By contrast, Mangini’s domestic influence was somewhat limited. She was not just a woman in a man’s world, but the only woman in it. Twentieth-century Italian cinema was a firmly patriarchal industry, and though Mangini’s career was in a sense launched by Pasolini – whom she said provided a ‘springboard’ for her own productions – she was also eclipsed by his stardom. Pasolini’s cinematic theories acquired canonical status for later generations of filmmakers, while the audience for Mangini’s critical essays remained relatively small. Her documentaries also garnered little commercial success, relying instead on public subsidies and monetary awards. The funding to support such experimental ventures during the 1950s and 60s dried up in the 70s, an era that marked a qualitative decline in Italian cinema and a drop-off in Mangini’s previously prolific output. Already suffering under serious financial strain, she was dealt a further blow when Pasolini was murdered in 1975. Her career – still enmeshed with his – came to a temporary but significant halt, and she began to fade from public memory.

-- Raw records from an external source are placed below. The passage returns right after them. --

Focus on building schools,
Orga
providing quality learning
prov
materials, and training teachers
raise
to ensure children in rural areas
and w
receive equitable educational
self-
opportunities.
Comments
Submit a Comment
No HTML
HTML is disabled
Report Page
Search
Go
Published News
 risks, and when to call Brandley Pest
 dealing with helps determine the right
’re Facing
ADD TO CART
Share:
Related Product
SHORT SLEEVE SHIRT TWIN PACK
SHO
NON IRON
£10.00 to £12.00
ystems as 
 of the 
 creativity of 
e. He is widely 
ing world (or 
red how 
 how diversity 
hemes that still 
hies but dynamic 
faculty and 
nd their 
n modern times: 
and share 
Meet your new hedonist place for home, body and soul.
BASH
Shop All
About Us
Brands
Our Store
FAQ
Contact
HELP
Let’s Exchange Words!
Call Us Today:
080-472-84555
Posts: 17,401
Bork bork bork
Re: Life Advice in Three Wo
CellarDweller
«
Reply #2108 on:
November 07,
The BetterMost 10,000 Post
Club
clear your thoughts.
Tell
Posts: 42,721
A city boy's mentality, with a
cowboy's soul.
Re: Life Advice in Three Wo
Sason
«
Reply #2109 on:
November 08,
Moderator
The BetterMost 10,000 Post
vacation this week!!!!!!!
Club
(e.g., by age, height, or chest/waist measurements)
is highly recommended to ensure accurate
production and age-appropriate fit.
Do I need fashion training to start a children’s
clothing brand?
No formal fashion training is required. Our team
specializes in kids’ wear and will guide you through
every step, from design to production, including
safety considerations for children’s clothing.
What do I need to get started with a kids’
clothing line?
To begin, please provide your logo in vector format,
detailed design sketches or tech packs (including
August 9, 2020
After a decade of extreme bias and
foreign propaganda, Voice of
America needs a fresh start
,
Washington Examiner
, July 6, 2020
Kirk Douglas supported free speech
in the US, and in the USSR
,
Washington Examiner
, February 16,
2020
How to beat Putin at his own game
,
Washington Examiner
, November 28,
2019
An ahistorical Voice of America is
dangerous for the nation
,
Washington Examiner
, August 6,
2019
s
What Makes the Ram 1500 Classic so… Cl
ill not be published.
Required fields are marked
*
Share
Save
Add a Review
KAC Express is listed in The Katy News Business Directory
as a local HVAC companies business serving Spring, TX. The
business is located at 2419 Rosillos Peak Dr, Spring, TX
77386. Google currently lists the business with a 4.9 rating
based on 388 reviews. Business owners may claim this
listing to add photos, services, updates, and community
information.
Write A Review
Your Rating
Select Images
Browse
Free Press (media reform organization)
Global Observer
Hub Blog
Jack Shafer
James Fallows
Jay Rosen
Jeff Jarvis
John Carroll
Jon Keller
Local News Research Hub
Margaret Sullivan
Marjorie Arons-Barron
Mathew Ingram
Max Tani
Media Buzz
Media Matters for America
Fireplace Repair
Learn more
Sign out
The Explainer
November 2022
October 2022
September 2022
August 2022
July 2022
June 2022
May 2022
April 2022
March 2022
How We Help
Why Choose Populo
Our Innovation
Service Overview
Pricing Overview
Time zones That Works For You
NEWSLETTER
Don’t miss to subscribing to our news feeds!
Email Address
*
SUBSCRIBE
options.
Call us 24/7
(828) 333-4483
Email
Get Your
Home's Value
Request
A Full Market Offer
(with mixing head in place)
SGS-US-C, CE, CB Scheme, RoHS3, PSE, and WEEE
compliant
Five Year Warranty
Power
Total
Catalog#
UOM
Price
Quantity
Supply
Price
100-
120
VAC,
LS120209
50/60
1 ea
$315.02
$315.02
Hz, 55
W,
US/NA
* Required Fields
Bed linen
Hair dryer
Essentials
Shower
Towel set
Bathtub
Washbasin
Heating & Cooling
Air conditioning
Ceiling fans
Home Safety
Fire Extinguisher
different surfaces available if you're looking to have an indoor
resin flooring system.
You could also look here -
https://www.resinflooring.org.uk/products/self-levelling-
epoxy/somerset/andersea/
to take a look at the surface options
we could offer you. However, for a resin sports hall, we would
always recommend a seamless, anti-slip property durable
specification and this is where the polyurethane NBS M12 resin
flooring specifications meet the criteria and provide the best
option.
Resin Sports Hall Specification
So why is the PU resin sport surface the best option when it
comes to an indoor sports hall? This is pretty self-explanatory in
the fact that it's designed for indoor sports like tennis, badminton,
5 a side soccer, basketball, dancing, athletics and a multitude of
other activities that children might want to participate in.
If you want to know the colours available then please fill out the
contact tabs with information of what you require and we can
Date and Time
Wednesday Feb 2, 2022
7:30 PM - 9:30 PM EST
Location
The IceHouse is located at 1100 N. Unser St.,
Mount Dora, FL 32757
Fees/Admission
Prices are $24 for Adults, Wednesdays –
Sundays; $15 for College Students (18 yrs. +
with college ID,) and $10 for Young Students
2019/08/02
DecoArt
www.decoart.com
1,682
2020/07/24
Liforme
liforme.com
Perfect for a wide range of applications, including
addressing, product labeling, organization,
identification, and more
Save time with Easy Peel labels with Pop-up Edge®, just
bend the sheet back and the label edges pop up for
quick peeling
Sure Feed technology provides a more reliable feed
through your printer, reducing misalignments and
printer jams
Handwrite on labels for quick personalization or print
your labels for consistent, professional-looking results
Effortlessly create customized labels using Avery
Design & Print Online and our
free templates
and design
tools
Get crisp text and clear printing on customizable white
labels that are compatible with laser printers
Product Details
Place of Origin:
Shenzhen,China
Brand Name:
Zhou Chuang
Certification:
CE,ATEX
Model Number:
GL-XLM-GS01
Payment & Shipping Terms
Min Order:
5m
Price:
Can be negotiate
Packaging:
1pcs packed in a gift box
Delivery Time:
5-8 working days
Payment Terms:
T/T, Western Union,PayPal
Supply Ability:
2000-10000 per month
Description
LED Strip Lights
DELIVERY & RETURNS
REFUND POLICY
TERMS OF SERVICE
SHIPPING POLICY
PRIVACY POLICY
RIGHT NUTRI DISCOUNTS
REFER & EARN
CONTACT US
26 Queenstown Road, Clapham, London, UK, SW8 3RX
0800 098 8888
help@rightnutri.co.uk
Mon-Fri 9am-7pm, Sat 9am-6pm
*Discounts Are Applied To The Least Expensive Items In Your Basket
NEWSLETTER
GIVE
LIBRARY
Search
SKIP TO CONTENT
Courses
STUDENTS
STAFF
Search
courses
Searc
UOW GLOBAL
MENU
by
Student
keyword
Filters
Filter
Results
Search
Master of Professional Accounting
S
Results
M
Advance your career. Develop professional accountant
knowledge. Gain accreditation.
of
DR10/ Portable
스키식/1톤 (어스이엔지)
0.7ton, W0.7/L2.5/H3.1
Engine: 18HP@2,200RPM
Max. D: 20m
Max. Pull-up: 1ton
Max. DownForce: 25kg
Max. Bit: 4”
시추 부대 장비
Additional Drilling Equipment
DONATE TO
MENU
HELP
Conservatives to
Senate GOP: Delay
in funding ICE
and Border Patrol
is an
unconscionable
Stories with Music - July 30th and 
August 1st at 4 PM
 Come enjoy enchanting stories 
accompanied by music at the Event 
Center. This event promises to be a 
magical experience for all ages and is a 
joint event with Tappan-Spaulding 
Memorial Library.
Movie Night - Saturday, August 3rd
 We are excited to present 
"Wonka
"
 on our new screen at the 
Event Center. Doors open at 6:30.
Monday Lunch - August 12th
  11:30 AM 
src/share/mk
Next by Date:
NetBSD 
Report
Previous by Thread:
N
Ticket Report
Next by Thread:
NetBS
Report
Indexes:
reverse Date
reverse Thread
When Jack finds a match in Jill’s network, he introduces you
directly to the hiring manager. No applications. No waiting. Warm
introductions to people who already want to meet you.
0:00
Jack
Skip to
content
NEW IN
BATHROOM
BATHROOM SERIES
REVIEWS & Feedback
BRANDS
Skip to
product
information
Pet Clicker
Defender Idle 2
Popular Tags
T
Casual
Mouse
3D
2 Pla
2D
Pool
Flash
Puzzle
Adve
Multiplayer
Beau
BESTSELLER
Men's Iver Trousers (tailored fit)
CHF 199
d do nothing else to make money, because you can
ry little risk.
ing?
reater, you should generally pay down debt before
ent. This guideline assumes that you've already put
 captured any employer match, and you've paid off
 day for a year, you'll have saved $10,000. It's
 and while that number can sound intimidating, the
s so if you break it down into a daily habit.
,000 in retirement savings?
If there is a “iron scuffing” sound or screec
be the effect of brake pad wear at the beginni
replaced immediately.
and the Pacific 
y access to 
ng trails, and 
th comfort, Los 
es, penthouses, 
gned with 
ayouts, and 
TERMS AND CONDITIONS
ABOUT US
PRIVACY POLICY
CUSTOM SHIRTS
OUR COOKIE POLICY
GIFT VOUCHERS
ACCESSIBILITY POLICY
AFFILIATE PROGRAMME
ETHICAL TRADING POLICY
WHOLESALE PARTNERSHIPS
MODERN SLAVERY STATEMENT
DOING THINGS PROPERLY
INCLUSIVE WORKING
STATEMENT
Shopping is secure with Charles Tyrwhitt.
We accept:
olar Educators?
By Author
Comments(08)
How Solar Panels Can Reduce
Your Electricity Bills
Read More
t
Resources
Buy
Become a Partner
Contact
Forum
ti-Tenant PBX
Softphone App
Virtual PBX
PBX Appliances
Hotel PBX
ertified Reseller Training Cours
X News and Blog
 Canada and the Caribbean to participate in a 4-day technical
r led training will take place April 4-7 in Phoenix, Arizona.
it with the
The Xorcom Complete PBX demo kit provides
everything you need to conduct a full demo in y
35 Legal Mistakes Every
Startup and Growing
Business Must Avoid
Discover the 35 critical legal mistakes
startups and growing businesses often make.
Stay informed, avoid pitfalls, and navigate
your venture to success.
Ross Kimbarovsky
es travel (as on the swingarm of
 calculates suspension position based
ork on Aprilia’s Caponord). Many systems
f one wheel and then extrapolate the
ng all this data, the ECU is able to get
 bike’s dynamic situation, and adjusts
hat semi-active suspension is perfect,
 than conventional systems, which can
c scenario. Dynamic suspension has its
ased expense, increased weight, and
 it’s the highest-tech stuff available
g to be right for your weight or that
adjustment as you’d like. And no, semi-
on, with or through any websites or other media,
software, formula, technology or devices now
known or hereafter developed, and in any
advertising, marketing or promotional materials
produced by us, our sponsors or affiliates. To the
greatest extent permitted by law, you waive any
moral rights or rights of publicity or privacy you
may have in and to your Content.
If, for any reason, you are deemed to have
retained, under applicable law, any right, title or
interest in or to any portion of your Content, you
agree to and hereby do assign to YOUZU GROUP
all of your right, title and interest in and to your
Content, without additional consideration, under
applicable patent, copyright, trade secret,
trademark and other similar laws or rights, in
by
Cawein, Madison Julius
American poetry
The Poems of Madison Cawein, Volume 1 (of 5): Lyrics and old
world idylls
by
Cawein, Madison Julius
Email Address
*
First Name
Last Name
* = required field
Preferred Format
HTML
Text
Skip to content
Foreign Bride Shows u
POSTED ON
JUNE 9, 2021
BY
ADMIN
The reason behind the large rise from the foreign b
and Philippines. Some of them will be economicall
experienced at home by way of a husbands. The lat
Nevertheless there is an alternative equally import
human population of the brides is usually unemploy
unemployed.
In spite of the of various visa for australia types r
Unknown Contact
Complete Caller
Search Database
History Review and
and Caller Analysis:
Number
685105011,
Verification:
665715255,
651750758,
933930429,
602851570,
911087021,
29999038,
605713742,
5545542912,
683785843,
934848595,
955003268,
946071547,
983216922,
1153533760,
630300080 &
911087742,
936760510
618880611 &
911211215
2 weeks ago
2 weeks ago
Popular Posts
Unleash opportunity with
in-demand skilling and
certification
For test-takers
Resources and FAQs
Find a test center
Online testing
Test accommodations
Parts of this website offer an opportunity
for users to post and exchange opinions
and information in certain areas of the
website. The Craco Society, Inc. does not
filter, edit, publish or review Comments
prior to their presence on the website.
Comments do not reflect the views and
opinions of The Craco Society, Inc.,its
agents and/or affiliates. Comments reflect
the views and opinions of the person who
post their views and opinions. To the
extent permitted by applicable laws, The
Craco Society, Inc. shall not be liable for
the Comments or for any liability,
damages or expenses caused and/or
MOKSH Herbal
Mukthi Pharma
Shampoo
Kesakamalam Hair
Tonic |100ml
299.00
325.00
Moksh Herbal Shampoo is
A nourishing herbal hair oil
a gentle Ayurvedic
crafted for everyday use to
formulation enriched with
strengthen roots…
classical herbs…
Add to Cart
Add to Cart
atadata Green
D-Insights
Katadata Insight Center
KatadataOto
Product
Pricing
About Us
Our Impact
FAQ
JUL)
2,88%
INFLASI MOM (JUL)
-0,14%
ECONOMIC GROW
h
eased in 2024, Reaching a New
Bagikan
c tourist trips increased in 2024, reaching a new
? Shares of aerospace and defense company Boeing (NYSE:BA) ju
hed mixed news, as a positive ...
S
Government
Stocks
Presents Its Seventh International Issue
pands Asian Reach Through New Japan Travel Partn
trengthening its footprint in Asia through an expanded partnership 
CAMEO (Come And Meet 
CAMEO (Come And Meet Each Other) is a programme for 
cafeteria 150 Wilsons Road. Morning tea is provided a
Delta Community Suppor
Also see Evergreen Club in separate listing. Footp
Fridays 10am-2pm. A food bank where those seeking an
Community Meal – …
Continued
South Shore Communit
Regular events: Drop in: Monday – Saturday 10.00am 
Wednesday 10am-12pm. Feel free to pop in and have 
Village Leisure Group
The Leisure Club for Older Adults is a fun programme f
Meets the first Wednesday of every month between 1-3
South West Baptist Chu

Although Mangini continued to produce powerful, socially conscious films, she did so at a reduced rate and in a comparatively conventional style. She became a sporadic screenwriter, working on more marketable projects such as La Villeggiatura (Black Holiday), a 1973 drama which explores the life of a conflicted history professor who, having been exiled to the provinces for refusing to pledge allegiance to Mussolini, begins to question his political commitments and the value of resistance. Developing on this theme, in 1974 Mangini directed La Briglia sul Collo (The Bridle on the Neck), which documents the attempts of the post-fascist Italian state to integrate perceived ‘misfits’ into mainstream society, focusing on the relationship between a seven-year-old village boy and the local school system. Towards the end of the decade Mangini co-wrote the script for Del Fra’s acclaimed biopic of Gramsci, set during the leader’s prison days, with flashbacks to the founding of the CPI and street-fights with the far-right. Whereas Pasolini’s later works retreated into fantasy and epic, Mangini’s marked something of a return to the neorealist tradition – yet with a strident political commitment that distinguished her from influences like Rossellini and De Sica.

Her final film was released in 2020, after she accidentally came across a series of pictures from her 1965 visit to Vietnam tucked away in two neglected shoeboxes. Mangini and Del Fra had travelled there with the hope of producing a documentary to aid the North Vietnamese cause, yet they were ordered to return home by the revolutionary forces and soon abandoned their project. Upon finding the images again, Mangini interwove them in her classic style to make Due Scatole Dimenticate (Two Forgotten Boxes), a reflective study not only of the Vietnam War, but also of her life in filmmaking, her innovative practice, and how the world had changed during the near century she spent on it.